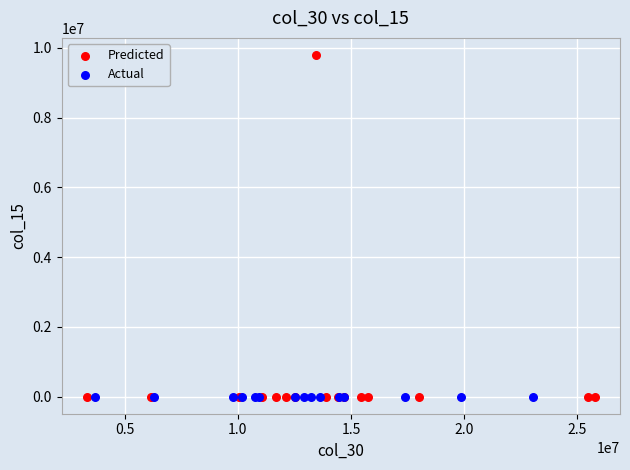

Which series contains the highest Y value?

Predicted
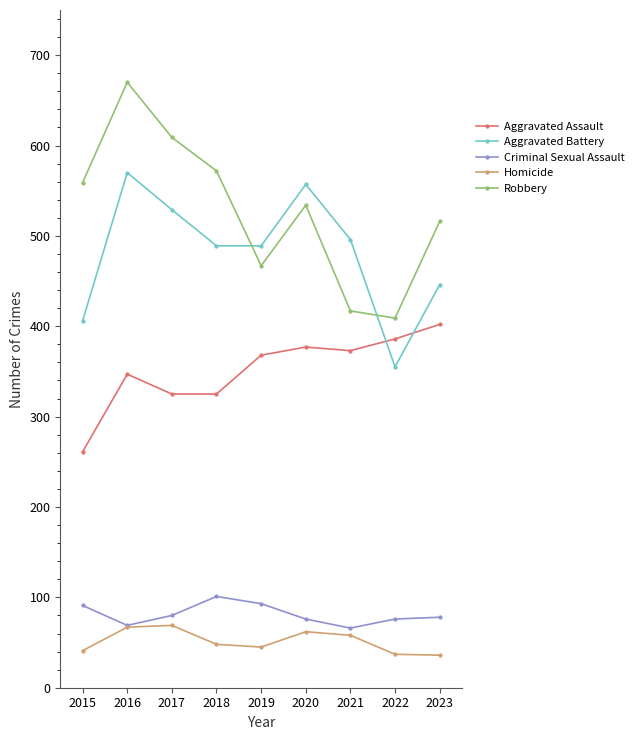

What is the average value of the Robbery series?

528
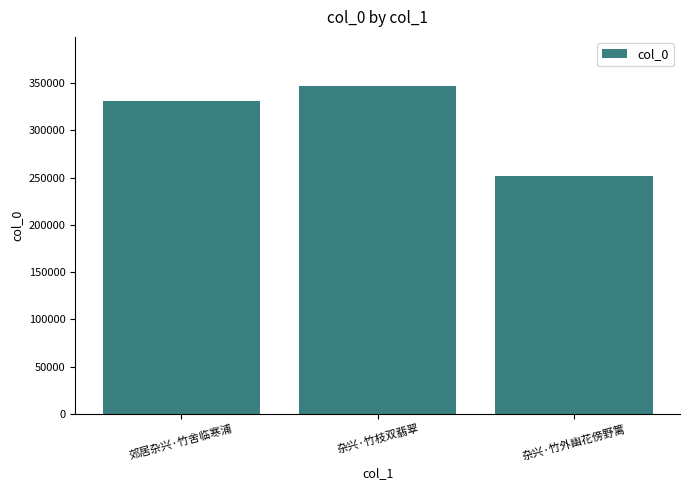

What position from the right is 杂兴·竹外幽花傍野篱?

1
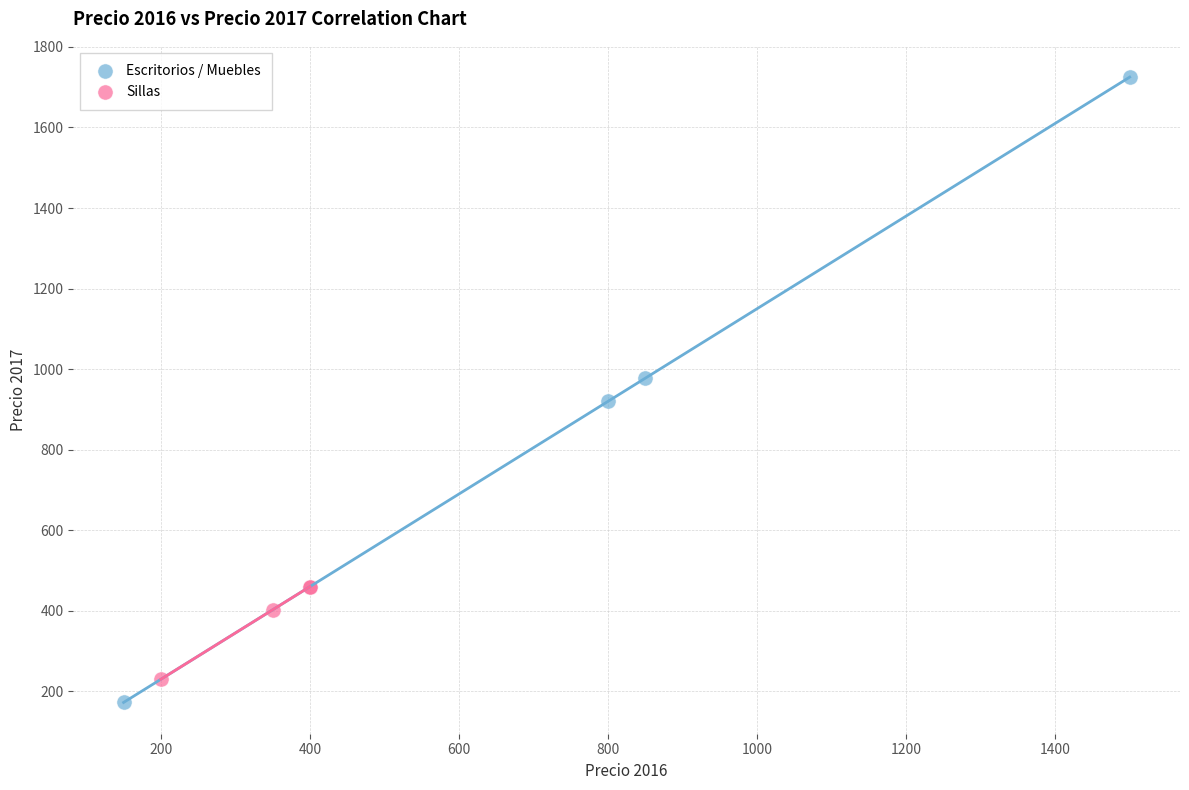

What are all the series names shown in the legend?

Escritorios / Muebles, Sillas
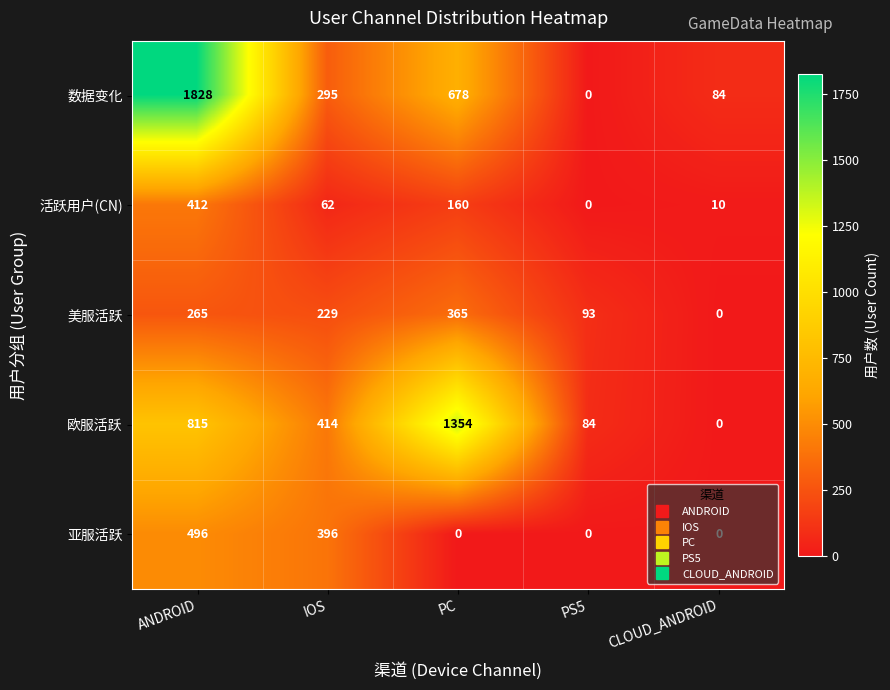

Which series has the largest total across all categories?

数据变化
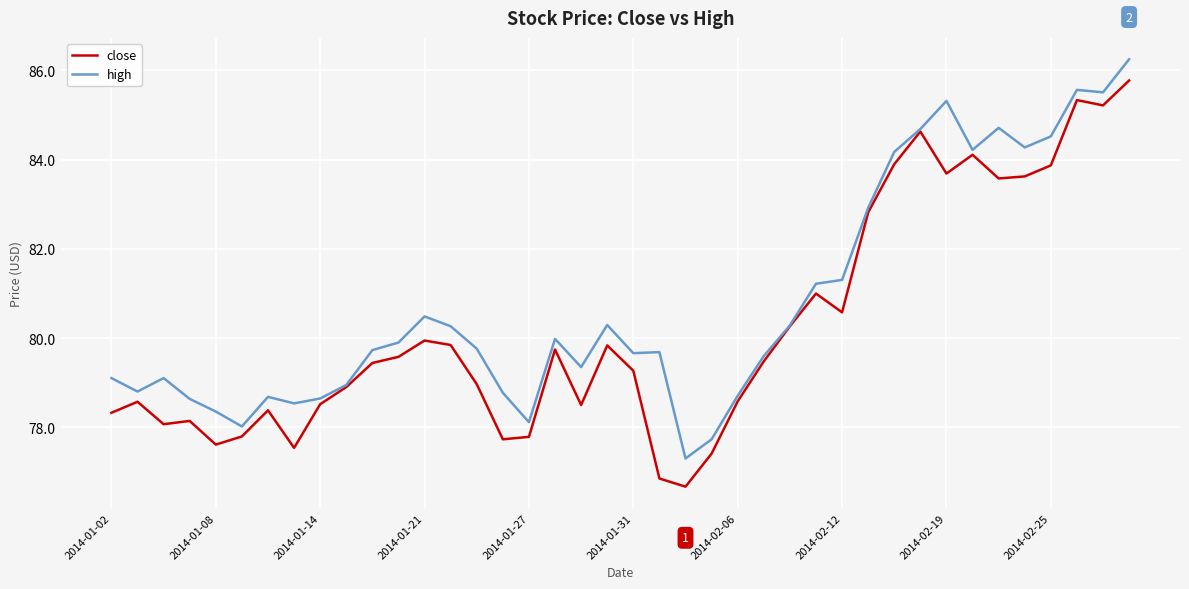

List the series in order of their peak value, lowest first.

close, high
┄┄┄┄┄┄┄┄┄┄
● TASK BRIEF
Rewrite the rows from the line containing "What is the" through the end of the rows, inclusive, replacing "series" with "data series" and changing nothing else. Leave the pictures out of the answer.

● ANSWER BOX
What is the average value of the Robbery data series?

528

What position from the right is 杂兴·竹外幽花傍野篱?

1

What are all the data series names shown in the legend?

Escritorios / Muebles, Sillas

Which data series has the largest total across all categories?

数据变化

List the data series in order of their peak value, lowest first.

close, high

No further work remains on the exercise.